ACTIVITY:
Among the entries below, one line contains "left shoulder: (352, 282, -11)" and another contains "left hip: (662, 317, 1)". Transcribe those two lines and every line between them, exactly.

### ENTRIES PROVIDED

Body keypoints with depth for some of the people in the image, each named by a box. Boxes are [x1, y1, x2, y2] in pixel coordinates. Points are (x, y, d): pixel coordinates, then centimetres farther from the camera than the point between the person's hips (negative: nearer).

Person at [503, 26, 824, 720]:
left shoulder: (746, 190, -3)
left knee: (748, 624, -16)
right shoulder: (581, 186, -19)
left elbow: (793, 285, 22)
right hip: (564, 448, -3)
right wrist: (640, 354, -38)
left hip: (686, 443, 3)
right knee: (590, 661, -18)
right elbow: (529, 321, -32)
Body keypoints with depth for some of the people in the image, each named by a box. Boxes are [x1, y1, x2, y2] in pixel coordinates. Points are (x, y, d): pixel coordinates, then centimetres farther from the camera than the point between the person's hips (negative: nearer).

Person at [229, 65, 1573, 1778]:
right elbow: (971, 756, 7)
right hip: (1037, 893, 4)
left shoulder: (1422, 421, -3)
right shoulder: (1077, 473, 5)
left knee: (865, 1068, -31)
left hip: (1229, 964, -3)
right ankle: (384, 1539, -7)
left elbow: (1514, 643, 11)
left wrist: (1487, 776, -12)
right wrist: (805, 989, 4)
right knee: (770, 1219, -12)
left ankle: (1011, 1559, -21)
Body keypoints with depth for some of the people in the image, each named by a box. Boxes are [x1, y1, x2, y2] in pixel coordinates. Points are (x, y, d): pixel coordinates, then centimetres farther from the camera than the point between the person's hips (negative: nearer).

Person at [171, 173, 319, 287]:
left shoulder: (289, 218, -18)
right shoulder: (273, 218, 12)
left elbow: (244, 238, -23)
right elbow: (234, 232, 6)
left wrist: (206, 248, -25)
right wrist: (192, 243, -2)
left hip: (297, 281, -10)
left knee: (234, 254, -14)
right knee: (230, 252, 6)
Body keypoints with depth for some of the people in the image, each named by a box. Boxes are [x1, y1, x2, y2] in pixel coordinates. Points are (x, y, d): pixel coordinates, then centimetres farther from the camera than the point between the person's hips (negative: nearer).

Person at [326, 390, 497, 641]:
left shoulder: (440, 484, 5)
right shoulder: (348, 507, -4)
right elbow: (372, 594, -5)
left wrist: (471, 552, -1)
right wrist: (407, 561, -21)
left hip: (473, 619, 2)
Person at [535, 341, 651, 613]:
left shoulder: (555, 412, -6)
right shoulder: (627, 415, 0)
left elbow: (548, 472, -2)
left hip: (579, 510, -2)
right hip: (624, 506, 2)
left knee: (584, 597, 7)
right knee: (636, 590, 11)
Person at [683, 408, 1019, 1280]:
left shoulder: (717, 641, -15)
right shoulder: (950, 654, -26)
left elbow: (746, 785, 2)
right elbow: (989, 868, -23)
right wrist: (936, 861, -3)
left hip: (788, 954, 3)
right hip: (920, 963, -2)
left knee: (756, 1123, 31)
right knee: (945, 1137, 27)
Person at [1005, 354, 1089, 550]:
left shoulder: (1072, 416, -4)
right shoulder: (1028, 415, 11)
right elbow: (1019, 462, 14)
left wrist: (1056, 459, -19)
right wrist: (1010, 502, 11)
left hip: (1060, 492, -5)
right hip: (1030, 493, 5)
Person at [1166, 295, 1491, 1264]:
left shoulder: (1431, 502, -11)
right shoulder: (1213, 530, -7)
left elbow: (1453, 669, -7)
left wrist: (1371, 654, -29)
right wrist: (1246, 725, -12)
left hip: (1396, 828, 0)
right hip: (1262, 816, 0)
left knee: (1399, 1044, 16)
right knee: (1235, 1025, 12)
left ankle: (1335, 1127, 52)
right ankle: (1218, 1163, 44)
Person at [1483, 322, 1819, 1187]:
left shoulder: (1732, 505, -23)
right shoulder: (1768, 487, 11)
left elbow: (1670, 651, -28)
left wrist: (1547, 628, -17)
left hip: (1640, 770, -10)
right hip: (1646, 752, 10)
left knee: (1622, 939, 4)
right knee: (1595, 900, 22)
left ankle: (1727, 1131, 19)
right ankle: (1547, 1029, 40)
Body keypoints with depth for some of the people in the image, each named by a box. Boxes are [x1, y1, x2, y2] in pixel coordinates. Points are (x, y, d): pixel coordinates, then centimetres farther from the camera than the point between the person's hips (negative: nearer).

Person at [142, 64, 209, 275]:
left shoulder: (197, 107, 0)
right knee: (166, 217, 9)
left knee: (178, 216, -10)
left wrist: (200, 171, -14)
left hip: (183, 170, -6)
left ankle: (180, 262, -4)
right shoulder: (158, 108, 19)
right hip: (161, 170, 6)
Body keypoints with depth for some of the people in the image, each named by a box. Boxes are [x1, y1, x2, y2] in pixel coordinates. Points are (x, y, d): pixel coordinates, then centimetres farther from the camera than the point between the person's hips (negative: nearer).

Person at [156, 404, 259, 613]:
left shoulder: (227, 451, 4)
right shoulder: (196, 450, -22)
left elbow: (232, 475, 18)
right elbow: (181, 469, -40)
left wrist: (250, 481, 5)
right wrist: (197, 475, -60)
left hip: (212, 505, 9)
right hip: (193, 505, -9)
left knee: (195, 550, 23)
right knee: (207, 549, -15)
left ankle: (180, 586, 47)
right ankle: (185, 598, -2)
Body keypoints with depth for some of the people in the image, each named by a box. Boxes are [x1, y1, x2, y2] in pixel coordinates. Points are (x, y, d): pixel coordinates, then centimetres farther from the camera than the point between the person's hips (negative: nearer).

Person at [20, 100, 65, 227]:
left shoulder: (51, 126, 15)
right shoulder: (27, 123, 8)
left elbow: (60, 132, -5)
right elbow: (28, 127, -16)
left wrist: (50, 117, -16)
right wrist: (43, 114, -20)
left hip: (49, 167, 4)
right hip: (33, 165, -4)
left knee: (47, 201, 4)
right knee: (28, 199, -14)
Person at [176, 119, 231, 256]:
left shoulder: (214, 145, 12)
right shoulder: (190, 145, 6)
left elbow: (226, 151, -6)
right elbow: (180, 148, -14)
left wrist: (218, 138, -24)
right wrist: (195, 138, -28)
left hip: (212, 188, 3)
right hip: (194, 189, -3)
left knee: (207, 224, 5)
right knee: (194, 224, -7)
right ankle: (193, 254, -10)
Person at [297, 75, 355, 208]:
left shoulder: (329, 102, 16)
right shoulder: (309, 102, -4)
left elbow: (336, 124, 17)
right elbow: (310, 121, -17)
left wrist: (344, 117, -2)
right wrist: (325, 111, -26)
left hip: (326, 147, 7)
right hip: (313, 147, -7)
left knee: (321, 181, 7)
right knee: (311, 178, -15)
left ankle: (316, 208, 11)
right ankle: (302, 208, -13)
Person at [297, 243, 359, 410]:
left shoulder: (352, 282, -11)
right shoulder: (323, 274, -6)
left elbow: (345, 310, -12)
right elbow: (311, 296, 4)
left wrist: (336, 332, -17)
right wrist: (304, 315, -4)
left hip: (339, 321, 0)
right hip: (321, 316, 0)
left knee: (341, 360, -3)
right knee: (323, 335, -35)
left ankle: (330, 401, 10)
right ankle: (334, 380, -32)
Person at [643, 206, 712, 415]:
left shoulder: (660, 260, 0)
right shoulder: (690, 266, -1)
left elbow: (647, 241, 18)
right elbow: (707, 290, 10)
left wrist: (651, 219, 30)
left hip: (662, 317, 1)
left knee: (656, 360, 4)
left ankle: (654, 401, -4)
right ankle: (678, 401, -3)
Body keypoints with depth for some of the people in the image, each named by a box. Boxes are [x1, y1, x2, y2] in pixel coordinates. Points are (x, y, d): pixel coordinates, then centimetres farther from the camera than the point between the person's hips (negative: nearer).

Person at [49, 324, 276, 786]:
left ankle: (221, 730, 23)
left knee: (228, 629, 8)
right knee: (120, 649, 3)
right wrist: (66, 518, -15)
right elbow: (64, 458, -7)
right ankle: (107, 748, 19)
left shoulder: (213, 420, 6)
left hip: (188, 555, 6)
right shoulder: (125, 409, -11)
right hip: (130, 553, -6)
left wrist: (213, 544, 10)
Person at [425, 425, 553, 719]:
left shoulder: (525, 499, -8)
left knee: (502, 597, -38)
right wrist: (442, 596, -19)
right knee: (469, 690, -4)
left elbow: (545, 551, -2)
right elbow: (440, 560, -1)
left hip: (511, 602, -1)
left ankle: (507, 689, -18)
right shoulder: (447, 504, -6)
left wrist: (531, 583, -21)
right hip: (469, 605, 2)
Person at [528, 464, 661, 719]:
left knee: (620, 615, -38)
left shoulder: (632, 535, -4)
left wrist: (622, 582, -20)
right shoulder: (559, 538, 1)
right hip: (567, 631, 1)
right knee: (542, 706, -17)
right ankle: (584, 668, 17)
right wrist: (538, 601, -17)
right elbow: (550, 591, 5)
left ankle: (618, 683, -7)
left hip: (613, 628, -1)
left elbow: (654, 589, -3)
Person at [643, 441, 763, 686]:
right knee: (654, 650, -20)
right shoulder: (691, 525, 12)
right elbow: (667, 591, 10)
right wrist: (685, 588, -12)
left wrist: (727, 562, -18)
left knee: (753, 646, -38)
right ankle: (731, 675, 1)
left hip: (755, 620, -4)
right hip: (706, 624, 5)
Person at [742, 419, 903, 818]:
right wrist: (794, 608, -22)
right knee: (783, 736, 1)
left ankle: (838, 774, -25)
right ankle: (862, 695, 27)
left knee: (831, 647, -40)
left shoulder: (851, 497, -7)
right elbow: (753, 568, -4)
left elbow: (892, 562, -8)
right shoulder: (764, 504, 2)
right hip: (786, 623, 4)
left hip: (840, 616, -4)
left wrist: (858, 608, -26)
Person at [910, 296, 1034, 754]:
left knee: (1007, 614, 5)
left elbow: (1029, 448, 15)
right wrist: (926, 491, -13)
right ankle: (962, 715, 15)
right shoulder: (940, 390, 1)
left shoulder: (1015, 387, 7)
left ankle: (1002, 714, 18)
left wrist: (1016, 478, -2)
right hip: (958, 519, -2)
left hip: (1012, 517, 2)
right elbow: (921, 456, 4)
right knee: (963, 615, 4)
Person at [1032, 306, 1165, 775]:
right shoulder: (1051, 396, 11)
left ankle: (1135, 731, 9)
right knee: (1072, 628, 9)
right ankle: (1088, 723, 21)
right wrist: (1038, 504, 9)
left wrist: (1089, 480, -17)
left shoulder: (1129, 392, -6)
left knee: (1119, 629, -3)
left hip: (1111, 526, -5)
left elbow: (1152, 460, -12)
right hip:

######

FINAL ANSWER:
left shoulder: (352, 282, -11)
right shoulder: (323, 274, -6)
left elbow: (345, 310, -12)
right elbow: (311, 296, 4)
left wrist: (336, 332, -17)
right wrist: (304, 315, -4)
left hip: (339, 321, 0)
right hip: (321, 316, 0)
left knee: (341, 360, -3)
right knee: (323, 335, -35)
left ankle: (330, 401, 10)
right ankle: (334, 380, -32)
Person at [643, 206, 712, 415]:
left shoulder: (660, 260, 0)
right shoulder: (690, 266, -1)
left elbow: (647, 241, 18)
right elbow: (707, 290, 10)
left wrist: (651, 219, 30)
left hip: (662, 317, 1)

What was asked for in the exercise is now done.